■ **What to work on**
In the records below, pick out all lines containing the word "moved".
--- START ---
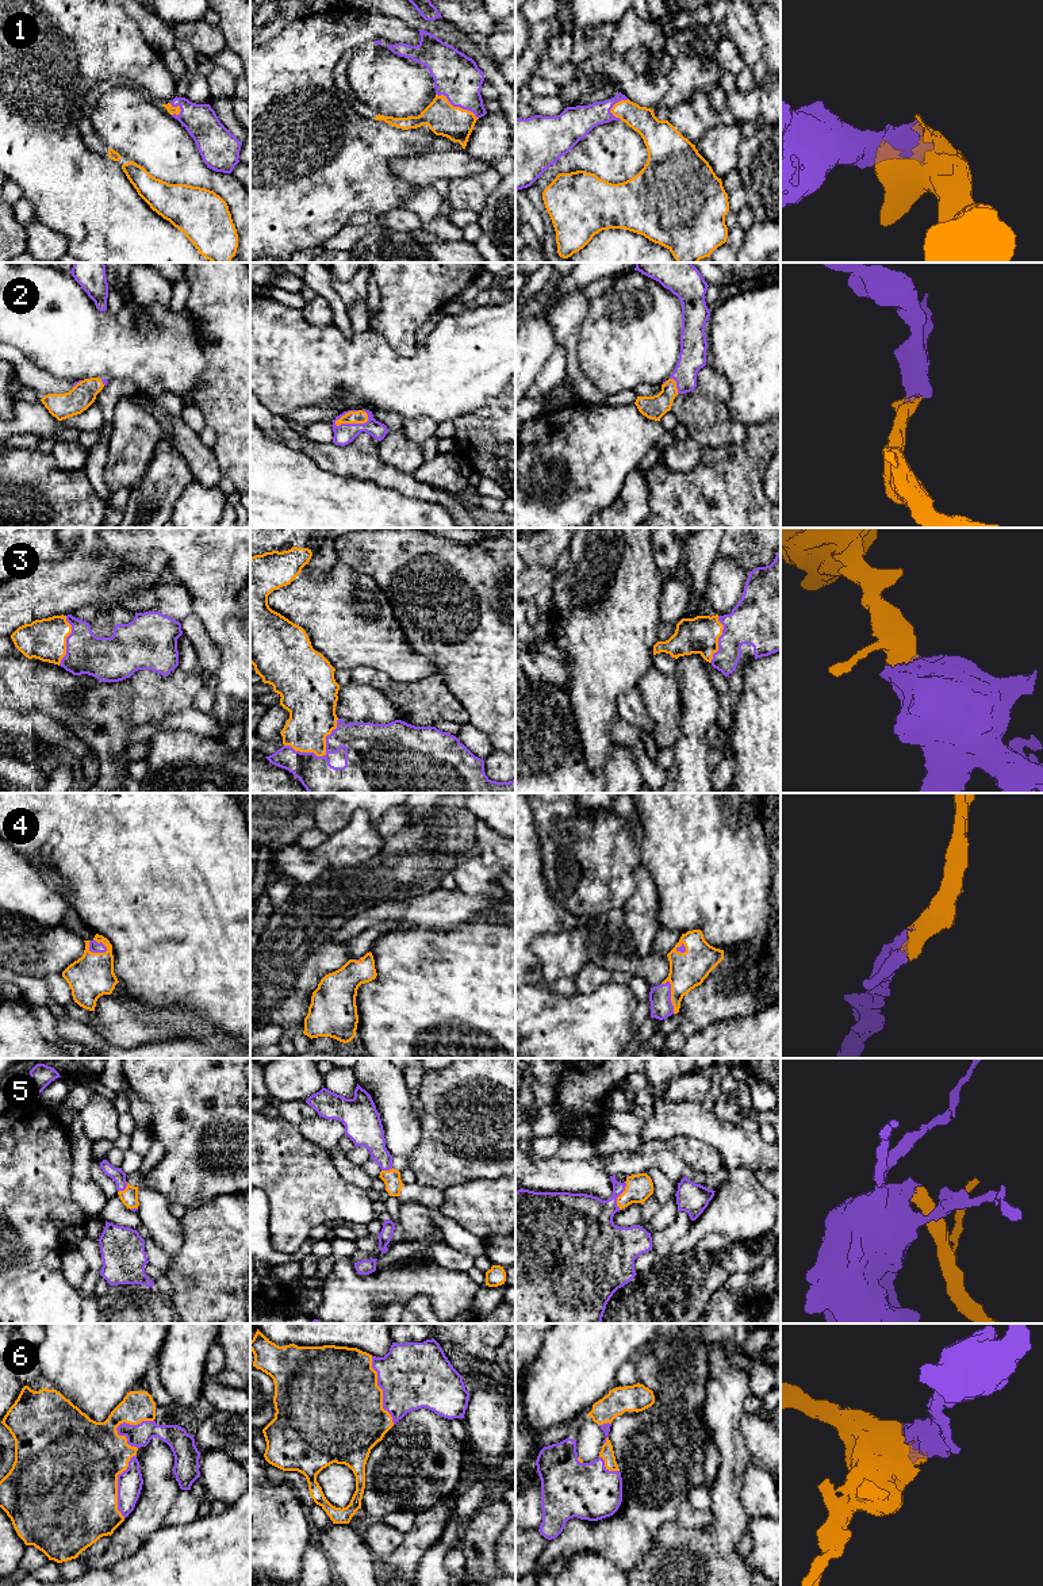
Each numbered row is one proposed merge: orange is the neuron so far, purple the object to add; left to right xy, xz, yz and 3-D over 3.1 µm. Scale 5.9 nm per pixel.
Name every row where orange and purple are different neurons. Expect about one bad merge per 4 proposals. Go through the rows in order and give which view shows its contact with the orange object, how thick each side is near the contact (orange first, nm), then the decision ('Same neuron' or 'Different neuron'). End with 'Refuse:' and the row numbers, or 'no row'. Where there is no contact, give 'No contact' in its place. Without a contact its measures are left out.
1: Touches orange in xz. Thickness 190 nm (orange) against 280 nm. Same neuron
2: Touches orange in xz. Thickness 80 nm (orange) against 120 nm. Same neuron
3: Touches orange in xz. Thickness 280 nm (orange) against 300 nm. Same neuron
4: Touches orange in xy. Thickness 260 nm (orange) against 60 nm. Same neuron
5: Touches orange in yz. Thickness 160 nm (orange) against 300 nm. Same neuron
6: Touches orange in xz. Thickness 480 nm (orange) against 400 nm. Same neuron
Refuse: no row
--- END ---
--- START ---
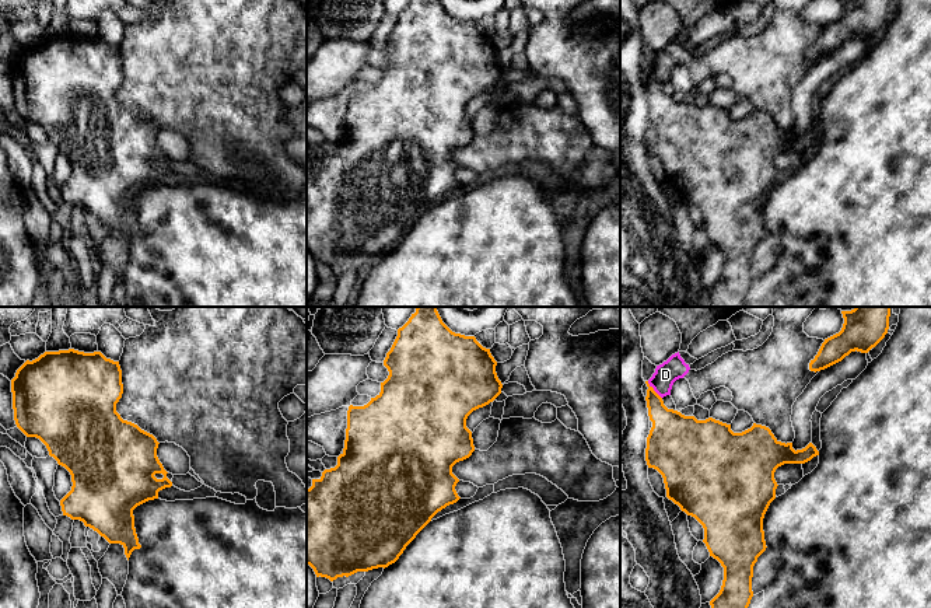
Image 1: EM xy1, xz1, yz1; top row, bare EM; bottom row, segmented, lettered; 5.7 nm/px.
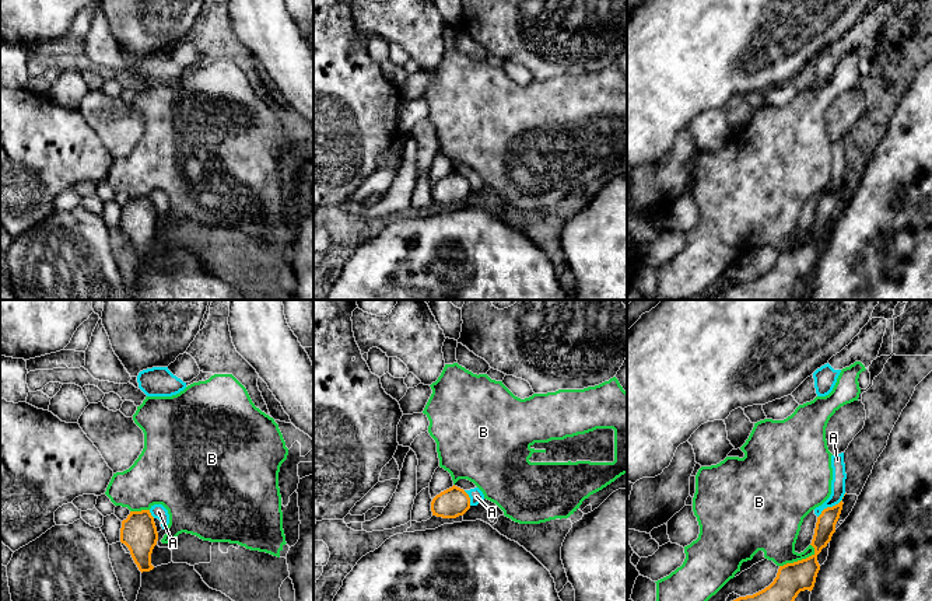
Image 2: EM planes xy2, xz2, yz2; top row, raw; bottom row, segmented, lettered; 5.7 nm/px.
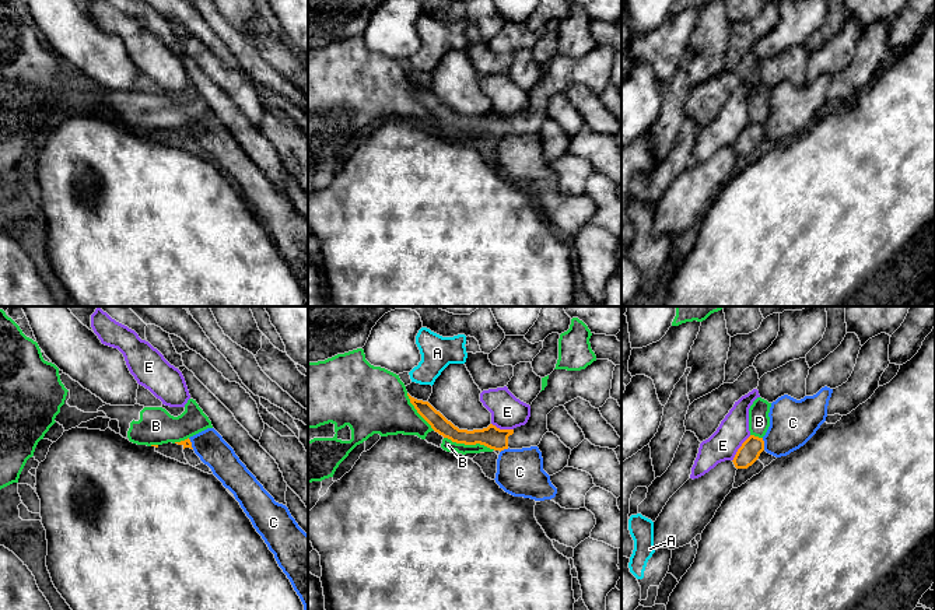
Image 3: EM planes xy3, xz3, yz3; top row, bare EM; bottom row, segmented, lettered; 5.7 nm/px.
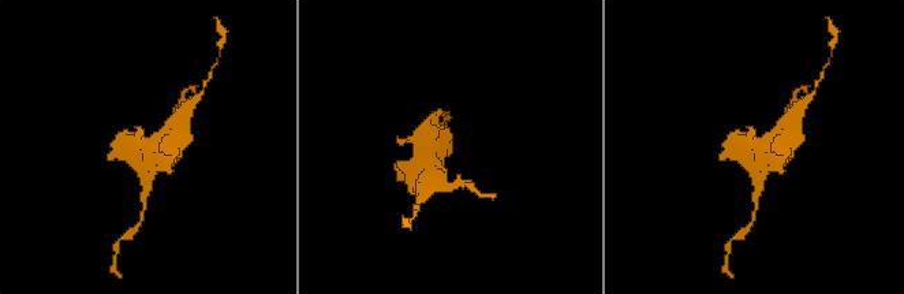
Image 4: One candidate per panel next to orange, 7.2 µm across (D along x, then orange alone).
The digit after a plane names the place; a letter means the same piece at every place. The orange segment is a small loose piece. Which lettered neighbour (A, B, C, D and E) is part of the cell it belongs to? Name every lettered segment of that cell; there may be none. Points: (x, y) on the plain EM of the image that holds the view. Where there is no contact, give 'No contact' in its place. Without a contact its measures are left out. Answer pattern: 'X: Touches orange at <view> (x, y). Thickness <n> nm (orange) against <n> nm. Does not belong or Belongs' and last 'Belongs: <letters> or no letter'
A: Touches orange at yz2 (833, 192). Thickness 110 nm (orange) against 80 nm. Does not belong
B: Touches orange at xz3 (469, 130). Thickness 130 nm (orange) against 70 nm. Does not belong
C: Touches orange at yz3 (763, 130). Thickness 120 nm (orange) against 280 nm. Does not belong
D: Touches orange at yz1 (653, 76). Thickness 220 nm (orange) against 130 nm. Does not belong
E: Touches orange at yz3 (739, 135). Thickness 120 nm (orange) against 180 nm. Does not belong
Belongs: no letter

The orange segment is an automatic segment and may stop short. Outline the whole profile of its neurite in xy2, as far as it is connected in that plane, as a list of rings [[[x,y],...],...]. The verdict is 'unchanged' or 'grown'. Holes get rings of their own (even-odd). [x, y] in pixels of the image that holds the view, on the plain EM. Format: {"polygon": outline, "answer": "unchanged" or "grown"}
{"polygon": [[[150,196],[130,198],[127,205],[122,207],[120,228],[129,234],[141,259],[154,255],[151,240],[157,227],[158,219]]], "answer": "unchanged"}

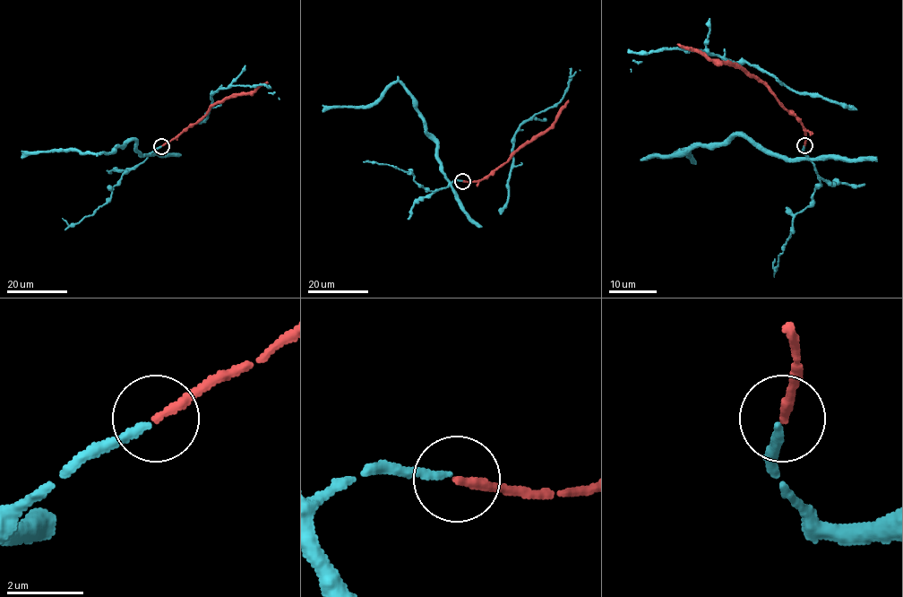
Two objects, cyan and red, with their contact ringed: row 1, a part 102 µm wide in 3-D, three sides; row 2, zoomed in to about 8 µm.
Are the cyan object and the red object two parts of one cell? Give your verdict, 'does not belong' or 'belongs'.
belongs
--- END ---
--- START ---
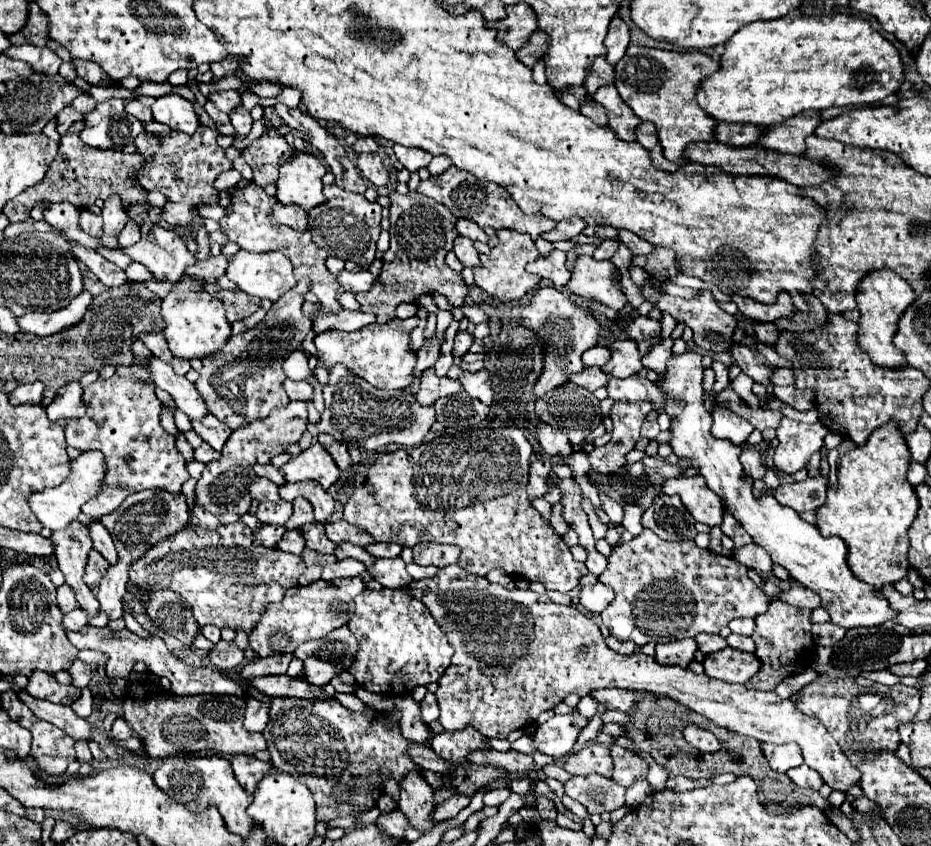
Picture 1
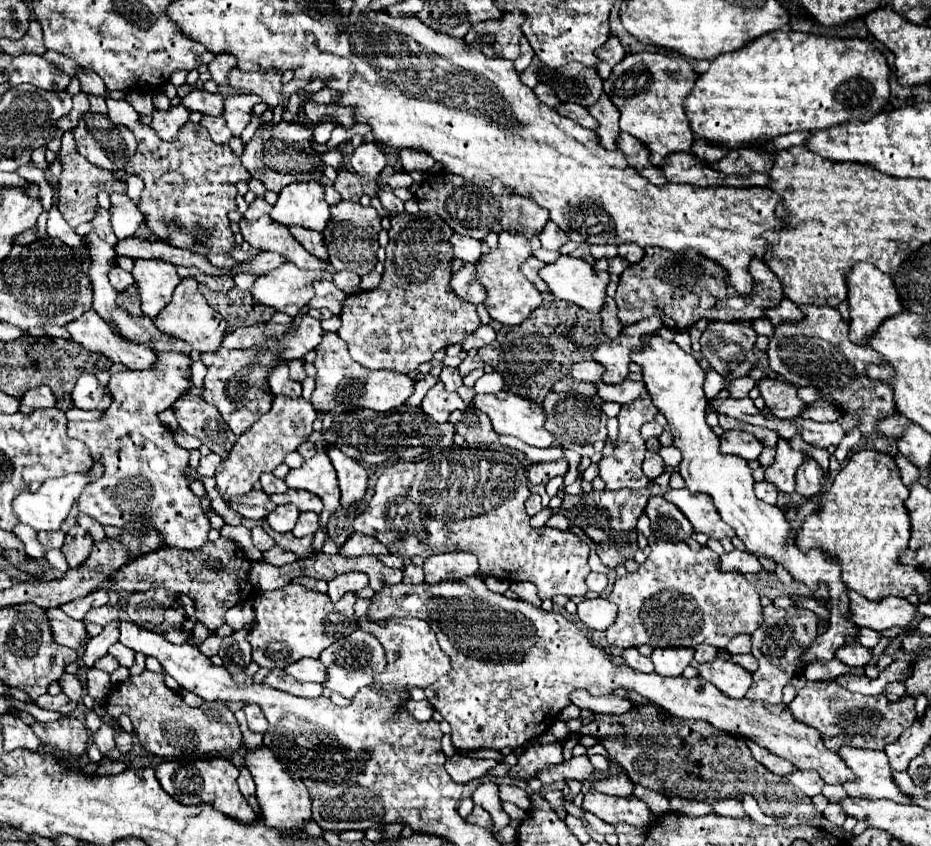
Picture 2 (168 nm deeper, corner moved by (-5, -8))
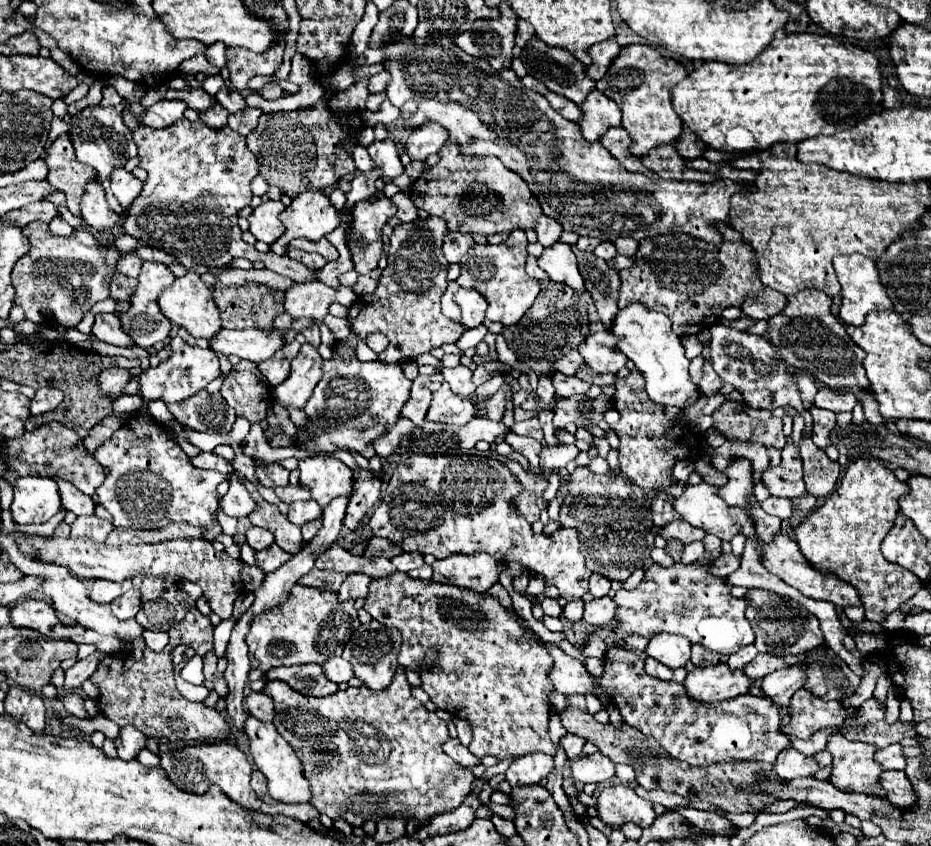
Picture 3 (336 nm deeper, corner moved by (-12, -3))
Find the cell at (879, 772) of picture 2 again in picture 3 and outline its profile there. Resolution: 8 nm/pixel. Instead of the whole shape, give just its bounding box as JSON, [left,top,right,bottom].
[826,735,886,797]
--- END ---
■ **Written solution**
Picture 2 (168 nm deeper, corner moved by (-5, -8))
Picture 3 (336 nm deeper, corner moved by (-12, -3))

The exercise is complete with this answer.